Not starting dependent services until a depended-from service is ready, along with early socket opening, address the thundering herd problem of parallelized client-server startup. In the thundering herd model, clients are simply started and restarted blindly by the service manager until they "stick"; the clients abending repeatedly with errors caused by an unreachable server until the server is both up and ready. Early socket opening changes the abend into the client blocking, attempting to send a request to or attempting to read the response from the server over the socket, until the server processes socket messages. Waiting for services to notify that they are ready assists with the client-server protocols that are not socket based, or with servers that cannot be persuaded to do early socket opening.

The notion of service readiness is expressed in upstart via an expect stanza in the service's job file, and in systemd via the Type parameter in the service's service unit; both of which select from a number of readiness protocols.

Implemented readiness protocols
service management subsystem			The service is considered ready …
upstart	systemd	s6	The service is considered ready …
no `expect`	`Type=simple`	default	… as soon as it starts.
`expect fork`	`Type=forking`	N/A	… after the main process `fork()`s a child and then `exit()`s.
`expect stop`	N/A	N/A	… after the main process `raise()`s a `SIGSTOP` signal.
`expect daemon`	N/A	N/A	… after the main process `fork()`s a child, that child `fork()`s a child, and then both parent and first child `exit()`.
N/A	`Type=oneshot`	N/A	… after the main process `exit()`s.
N/A	`Type=dbus`	N/A	… after a named server, given in the service unit, appears on the Desktop Bus.
N/A	`Type=notify`	N/A	… after a `READY=1` text message is sent over the notification message socket.
N/A	N/A	`notification-fd`	… after a newline is sent over the notification file descriptor.

Protocol mismatch

The upstart Cookbook warns about a few of the problems of readiness protocol mismatch, where one readiness protocol is specified for the service in its service management configuration, but the service program itself actually employs another. There are a number of them, applying not only to upstart but the other service managers as well, and they fall into four broad categories:

The service manager can think that the service has terminated when it has not. This happens when the service program fork()s a child process and exit()s the main process, and the service manager was not told this, or was not told the number of times that fork-child-exit-parent would happen. To the service manager, the parent process exiting signals that the service has terminated. Various things can result:
- The service manager tries to auto-restart the server, over and over, leading to multiple instances of the (forked children) service processes. Depending from what interlocking occurs in the service program itself, this can result in either multiple concurrent services or lots of ephemeral processes that start up, fail to lock resources, and then exit. In either case, it results in a lot of logfile traffic, both from the service manager and from the services themselves.

=-=-=-=-=

▶ The tasks:
1: According to the excerpt on service readiness, how does upstart express the notion of service readiness?
2: Carry on the text about service readiness protocols, starting after its last sentence.
The entries are separate material with no connection to the text about service readiness.

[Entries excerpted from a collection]
=-=-=-=-=

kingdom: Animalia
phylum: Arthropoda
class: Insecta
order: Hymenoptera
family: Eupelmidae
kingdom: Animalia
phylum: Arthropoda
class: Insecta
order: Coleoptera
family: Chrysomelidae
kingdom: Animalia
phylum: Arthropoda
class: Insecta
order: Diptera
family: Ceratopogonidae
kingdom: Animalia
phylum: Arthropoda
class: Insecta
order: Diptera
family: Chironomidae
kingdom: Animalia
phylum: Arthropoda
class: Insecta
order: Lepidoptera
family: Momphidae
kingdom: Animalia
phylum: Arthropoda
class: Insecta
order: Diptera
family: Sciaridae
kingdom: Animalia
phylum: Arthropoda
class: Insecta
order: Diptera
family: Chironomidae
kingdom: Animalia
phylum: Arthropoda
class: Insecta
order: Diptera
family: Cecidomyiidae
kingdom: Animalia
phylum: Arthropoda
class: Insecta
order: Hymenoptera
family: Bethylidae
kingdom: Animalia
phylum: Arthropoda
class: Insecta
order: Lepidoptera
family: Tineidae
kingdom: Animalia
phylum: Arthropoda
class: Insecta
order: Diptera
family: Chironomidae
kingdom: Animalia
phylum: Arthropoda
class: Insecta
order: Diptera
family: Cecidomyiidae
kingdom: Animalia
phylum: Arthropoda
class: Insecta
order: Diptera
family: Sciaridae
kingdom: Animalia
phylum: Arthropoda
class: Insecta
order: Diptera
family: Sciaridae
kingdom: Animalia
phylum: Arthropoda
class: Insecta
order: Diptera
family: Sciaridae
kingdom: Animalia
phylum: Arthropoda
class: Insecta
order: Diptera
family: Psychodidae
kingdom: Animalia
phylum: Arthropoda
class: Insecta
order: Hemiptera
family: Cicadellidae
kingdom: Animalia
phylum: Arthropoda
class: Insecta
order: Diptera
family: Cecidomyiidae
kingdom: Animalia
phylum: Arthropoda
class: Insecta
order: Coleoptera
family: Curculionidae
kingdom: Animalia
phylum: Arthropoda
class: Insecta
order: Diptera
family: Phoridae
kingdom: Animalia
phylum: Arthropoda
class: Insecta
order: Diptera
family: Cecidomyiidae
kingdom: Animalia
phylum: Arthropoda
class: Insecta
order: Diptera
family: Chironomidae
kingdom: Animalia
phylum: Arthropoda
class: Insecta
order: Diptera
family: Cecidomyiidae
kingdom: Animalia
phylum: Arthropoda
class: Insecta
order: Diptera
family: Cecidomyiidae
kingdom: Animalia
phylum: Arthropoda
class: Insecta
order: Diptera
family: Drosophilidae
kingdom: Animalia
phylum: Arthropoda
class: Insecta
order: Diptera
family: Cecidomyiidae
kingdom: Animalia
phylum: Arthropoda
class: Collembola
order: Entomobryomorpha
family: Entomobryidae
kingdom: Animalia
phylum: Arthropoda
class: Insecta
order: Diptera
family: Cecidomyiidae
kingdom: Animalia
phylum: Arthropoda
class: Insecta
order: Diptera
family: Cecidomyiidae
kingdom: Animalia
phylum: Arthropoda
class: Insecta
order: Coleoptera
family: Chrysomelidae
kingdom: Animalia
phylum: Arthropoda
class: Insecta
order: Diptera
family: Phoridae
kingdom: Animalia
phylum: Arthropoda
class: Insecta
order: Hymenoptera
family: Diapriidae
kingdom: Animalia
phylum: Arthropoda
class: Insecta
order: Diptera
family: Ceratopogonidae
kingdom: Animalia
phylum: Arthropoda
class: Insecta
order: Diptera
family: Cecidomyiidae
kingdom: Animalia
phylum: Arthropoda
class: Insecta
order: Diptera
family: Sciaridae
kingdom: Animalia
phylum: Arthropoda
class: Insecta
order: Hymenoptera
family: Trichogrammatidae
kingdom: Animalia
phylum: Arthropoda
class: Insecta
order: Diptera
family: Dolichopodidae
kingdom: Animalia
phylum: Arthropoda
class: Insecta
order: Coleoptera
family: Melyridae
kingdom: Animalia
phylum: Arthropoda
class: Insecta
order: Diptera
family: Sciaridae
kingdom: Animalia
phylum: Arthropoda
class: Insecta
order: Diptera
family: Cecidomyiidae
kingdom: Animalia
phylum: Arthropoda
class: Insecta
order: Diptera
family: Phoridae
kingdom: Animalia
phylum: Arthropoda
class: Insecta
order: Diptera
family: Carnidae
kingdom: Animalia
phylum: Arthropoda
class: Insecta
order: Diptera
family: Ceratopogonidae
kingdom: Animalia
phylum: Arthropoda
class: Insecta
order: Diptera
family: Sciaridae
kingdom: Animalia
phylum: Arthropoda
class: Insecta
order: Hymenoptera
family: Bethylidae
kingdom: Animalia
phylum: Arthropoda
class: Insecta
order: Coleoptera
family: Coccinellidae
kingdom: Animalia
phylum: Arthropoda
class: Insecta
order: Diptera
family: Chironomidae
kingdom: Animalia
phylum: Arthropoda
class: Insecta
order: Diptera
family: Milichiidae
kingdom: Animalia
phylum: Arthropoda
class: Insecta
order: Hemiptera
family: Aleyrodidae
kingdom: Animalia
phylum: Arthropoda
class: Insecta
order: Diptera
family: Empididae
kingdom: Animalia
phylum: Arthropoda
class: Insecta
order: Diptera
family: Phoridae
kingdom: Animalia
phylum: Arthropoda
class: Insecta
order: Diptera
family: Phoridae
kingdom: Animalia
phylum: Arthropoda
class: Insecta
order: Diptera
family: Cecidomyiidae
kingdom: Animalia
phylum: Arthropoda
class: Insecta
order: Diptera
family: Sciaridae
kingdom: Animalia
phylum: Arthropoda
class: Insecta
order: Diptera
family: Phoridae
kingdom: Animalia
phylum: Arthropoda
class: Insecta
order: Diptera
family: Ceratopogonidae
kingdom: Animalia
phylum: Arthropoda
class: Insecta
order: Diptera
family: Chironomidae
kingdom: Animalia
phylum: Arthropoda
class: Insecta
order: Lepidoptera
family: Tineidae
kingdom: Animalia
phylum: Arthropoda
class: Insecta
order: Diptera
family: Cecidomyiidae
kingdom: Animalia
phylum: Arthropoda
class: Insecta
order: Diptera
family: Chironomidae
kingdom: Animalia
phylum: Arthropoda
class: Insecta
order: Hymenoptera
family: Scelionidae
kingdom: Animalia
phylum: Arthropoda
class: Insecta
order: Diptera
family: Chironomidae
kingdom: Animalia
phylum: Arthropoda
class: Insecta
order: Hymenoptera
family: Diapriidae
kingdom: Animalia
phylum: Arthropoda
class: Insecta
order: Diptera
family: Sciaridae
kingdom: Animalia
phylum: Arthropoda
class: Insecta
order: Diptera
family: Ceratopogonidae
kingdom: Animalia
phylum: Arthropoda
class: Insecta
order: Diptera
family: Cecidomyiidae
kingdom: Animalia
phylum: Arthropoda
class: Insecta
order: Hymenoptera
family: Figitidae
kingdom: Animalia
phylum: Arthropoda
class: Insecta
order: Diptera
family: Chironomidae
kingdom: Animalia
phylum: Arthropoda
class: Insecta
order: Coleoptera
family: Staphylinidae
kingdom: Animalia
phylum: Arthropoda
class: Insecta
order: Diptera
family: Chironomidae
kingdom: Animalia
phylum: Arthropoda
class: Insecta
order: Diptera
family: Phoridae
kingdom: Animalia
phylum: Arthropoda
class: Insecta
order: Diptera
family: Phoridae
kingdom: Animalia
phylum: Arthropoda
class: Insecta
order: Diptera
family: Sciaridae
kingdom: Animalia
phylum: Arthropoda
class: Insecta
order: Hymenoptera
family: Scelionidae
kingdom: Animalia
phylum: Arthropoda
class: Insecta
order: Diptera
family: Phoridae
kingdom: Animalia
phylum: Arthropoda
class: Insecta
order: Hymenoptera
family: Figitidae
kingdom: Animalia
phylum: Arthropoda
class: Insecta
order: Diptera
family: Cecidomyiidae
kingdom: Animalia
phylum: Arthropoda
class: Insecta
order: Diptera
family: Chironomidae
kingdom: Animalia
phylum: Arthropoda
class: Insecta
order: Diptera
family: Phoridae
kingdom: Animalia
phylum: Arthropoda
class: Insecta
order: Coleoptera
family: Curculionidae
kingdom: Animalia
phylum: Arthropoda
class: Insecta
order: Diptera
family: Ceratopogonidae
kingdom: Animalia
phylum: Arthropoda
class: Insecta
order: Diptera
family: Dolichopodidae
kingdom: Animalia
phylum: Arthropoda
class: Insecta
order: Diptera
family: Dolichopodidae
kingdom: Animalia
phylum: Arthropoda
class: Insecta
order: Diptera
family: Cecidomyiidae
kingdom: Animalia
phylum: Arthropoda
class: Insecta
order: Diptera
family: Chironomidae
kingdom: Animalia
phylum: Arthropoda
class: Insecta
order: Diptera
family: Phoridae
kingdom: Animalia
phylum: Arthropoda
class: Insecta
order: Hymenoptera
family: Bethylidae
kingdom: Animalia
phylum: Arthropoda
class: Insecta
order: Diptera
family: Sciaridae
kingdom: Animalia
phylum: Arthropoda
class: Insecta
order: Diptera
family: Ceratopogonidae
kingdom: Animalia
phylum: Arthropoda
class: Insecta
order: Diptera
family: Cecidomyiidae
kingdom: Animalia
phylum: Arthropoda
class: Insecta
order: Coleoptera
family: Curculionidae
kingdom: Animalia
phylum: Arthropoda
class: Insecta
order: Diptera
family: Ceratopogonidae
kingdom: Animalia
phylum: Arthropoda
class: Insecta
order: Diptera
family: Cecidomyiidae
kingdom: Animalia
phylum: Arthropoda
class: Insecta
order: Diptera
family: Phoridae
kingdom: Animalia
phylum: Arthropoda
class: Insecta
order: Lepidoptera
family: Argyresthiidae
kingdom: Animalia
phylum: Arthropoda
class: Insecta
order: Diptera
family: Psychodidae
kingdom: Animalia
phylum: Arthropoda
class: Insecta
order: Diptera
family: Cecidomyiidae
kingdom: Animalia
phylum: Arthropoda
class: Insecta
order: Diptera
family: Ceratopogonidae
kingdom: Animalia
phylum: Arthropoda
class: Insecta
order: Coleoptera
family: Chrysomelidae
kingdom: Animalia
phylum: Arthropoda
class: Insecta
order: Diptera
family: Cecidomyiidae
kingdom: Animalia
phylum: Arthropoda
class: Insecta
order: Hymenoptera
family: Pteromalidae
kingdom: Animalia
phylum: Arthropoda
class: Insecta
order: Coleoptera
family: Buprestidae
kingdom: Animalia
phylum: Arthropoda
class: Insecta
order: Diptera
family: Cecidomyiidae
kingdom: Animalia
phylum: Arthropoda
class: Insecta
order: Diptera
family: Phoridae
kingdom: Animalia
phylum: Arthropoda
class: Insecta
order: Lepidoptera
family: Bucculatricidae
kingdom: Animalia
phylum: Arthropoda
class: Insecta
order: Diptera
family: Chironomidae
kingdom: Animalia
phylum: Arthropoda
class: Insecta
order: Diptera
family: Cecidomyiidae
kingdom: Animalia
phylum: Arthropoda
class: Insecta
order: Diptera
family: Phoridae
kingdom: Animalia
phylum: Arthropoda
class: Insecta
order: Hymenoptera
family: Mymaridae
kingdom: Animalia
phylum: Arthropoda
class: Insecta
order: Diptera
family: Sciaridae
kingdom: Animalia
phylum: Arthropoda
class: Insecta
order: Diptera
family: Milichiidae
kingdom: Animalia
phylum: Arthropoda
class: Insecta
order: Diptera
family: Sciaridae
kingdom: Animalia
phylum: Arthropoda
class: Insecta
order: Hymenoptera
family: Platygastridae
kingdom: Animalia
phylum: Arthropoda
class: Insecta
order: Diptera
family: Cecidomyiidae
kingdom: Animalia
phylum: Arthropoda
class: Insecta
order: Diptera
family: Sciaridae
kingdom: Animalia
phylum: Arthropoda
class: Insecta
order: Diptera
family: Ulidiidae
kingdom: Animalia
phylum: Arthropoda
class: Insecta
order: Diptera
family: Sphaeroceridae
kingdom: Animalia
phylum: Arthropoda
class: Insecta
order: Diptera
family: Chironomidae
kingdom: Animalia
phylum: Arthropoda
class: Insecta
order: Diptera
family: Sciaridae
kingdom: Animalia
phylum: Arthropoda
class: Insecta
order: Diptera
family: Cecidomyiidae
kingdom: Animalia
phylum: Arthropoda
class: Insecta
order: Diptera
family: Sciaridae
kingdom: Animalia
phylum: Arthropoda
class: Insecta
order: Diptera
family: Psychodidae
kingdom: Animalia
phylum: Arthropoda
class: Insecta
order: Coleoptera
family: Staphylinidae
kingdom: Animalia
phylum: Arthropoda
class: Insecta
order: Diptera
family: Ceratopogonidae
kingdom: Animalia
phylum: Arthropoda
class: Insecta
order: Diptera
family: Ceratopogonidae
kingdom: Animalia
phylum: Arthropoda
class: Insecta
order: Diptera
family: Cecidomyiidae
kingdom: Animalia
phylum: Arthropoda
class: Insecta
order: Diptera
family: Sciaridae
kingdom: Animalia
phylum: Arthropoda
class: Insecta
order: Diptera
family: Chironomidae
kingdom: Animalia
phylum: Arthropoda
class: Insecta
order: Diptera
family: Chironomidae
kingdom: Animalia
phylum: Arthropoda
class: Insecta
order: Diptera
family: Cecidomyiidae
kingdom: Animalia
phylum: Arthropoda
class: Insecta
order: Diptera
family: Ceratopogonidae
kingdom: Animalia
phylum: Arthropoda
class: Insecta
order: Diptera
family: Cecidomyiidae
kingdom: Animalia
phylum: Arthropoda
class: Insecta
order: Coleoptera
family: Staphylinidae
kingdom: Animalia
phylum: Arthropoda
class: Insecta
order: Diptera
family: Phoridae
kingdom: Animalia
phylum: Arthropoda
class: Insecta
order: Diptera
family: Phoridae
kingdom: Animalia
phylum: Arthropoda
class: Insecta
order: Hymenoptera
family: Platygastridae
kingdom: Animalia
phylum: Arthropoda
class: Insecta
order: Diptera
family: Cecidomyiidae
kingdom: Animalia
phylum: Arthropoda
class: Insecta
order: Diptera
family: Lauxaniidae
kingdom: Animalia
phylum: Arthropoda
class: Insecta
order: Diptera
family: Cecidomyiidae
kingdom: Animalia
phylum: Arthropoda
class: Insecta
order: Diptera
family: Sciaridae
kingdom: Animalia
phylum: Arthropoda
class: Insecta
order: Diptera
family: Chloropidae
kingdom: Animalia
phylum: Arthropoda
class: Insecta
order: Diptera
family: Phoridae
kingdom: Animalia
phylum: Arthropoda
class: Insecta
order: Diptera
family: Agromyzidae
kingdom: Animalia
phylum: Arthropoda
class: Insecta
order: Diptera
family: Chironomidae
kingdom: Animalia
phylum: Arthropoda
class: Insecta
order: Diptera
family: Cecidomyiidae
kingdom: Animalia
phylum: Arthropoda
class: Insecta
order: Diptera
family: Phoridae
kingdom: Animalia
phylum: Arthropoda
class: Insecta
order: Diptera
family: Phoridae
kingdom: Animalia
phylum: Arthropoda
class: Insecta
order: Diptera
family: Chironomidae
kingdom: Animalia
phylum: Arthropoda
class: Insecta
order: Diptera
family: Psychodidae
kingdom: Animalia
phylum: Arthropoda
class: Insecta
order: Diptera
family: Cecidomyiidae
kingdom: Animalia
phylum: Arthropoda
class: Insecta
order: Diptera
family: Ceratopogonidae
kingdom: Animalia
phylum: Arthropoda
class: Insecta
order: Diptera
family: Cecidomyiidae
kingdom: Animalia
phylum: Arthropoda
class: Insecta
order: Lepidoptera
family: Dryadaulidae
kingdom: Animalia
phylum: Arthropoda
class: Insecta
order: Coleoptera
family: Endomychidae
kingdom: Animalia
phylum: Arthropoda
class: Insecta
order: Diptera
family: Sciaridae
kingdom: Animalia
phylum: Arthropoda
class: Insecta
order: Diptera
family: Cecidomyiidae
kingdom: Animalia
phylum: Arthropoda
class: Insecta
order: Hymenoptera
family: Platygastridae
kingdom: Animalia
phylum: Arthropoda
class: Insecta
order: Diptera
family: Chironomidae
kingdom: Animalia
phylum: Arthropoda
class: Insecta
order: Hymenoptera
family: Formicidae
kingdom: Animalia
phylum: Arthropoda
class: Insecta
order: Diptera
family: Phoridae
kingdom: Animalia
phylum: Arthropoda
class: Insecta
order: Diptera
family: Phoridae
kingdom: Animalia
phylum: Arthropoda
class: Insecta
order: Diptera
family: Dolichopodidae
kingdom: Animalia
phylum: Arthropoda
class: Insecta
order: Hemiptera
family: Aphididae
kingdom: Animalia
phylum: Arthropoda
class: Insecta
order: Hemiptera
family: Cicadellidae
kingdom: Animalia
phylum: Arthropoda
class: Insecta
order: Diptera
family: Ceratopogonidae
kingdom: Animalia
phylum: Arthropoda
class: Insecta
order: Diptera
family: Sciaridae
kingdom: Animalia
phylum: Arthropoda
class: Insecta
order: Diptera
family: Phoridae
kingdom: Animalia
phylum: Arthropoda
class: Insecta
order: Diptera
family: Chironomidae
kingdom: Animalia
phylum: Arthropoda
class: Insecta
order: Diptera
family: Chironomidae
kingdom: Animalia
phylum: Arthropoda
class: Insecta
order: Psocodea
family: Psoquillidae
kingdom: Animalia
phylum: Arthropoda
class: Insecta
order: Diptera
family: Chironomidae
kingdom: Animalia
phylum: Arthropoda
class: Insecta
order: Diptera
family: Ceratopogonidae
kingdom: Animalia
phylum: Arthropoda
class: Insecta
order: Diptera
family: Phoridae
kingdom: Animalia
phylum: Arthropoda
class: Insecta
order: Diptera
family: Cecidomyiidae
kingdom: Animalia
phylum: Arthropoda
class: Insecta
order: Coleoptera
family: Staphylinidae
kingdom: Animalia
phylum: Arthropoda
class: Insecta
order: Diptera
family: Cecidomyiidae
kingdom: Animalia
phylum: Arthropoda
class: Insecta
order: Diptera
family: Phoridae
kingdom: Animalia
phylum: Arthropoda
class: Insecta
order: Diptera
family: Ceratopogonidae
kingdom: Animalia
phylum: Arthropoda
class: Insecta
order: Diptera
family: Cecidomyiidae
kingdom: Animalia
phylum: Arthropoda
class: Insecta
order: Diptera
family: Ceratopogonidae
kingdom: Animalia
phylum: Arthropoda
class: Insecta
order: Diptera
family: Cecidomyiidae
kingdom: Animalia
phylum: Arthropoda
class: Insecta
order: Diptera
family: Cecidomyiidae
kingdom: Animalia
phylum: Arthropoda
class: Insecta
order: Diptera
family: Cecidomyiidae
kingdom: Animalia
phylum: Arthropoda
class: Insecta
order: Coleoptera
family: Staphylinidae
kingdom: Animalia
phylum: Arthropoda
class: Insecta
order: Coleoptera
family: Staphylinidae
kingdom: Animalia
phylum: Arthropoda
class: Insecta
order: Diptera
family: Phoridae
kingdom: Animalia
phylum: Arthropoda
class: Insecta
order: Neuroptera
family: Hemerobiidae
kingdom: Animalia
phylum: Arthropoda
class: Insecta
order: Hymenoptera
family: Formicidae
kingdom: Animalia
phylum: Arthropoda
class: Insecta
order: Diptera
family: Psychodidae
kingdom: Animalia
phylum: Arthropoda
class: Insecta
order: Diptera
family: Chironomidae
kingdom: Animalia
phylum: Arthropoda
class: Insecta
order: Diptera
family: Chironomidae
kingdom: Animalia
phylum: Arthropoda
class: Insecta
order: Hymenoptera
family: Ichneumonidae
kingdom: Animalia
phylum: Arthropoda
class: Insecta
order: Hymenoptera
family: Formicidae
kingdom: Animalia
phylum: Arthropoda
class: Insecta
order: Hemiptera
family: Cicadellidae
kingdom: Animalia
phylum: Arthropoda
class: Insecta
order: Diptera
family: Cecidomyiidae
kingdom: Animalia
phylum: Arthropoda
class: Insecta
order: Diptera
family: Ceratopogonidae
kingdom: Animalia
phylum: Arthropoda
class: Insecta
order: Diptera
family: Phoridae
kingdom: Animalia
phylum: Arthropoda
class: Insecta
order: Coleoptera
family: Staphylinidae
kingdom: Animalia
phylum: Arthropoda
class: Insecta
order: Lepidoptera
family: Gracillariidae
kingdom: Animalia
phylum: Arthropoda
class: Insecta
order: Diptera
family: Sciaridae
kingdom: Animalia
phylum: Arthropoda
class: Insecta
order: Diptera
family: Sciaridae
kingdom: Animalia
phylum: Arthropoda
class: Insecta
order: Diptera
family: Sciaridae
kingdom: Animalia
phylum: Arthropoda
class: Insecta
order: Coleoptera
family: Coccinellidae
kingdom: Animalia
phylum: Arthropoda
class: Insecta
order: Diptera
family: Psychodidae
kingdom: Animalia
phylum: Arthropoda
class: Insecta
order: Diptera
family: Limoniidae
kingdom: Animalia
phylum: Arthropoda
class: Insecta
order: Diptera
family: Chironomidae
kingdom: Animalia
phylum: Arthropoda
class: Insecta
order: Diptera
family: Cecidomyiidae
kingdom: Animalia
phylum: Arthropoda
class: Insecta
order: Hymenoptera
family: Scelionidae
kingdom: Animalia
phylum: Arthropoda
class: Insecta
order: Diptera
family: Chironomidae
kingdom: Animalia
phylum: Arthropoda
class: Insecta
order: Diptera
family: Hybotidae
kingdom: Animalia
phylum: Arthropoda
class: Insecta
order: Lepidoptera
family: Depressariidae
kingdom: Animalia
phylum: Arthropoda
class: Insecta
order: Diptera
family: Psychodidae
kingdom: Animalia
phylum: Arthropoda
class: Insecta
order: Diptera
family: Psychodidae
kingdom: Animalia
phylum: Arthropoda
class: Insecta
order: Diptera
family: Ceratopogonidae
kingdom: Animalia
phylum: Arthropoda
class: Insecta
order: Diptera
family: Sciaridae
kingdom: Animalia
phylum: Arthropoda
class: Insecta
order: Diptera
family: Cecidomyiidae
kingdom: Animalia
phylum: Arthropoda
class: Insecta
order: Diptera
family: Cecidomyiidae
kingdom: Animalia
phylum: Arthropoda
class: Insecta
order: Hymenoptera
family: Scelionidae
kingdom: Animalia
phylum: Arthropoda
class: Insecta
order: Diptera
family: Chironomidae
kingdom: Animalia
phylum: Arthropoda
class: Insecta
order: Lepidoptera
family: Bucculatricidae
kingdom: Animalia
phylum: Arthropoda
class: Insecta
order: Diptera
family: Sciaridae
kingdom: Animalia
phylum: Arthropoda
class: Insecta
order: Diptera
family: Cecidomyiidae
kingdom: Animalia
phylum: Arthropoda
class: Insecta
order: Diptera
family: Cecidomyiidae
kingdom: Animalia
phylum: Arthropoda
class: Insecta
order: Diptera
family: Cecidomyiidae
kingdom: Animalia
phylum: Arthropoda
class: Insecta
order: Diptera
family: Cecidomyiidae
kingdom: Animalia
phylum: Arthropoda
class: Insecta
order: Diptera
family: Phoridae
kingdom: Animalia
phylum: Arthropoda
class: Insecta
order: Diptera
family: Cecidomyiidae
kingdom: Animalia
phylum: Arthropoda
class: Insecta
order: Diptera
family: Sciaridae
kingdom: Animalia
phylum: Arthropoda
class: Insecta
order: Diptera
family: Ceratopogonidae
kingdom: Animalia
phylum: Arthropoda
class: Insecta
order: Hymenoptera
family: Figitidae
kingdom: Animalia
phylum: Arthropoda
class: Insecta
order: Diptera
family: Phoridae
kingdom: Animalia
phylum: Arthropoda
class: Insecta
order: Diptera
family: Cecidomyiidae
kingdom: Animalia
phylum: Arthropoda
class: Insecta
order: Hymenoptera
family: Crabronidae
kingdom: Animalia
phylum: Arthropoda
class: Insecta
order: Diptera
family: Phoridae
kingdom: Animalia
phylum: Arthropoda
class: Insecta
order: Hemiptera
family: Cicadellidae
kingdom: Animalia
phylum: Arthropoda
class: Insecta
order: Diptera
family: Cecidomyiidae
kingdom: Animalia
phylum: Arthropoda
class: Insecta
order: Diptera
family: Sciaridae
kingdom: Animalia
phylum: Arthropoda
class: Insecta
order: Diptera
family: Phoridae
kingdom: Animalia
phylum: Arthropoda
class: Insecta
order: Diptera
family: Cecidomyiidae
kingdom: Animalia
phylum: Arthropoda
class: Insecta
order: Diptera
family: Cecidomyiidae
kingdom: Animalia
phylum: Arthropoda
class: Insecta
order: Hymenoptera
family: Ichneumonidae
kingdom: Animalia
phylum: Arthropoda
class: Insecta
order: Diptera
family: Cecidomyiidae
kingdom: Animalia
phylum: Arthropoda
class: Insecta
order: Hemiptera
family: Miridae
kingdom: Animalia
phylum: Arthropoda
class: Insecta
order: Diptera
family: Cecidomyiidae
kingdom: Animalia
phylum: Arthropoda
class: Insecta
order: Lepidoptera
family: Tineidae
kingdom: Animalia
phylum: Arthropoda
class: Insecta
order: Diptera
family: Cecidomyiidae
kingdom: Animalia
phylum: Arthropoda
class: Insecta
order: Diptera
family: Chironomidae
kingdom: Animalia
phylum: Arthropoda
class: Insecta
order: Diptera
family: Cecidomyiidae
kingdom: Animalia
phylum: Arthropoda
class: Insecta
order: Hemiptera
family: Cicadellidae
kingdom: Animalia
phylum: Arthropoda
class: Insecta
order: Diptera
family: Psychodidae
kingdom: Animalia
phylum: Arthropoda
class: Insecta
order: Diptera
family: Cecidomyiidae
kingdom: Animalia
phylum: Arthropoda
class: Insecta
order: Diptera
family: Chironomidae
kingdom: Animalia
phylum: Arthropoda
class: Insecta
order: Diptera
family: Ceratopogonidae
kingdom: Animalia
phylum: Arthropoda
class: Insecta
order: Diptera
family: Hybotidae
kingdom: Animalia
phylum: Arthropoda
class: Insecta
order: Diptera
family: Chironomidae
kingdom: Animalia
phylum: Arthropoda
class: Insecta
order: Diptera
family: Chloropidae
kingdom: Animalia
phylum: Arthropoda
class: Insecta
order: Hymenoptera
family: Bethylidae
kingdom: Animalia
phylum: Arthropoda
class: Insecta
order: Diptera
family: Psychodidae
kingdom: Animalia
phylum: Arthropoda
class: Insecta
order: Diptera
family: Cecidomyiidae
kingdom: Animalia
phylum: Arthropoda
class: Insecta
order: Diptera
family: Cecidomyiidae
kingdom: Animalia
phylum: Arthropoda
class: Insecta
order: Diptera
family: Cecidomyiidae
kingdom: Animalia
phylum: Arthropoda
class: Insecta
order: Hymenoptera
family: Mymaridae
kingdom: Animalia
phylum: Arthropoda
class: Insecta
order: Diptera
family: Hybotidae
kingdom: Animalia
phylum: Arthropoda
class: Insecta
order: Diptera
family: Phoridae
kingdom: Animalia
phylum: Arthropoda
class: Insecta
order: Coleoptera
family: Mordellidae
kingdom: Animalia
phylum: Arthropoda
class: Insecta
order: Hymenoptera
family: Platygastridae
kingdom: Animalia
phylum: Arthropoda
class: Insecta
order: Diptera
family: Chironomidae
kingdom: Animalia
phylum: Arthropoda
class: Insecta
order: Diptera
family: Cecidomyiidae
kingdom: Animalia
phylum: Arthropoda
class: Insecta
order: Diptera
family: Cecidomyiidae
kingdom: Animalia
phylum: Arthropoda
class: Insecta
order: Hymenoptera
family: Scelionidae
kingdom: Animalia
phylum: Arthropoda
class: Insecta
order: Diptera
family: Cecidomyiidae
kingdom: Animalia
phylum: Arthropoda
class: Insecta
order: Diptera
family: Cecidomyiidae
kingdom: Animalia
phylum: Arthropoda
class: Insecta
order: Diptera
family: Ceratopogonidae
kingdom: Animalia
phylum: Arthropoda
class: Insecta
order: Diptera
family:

=-=-=-=-=

▶ Solved tasks:
1: Through an expect stanza in the service's job file.

2:
- The service manager incorrectly marks the service as "stopped", but leaving the forked children running, thereby losing track of the actual state and not knowing that it still has to terminate processes in order to bring the service down.
- The service manager incorrectly marks the service as "stopped", and to make sure that it doesn't lose track of the actual state terminates all of the forked children, thereby killing a running service.
The dæmon just hangs. This happens when the service program employs the upstart-specific SIGSTOP protocol and it's not running under upstart. Other service managers don't auto-continue stopped dæmons, because they permit SIGSTOP as a means for administrators to explicitly pause dæmon processes.
The service manager can think that the service never becomes ready when it has. This happens when the service manager is expecting one form of explicit notification and the service program sends another, or doesn't send one at all. Various things can result:
- The service manager just waits indefinitely for a notification that never comes. This blocks the start of dependent services.
- The service manager waits for a (configurable) timeout, and then incorrectly marks the service as "failed", leaving the forked children running and thereby losing track of the actual state and not knowing that it still has to terminate processes in order to bring the service down.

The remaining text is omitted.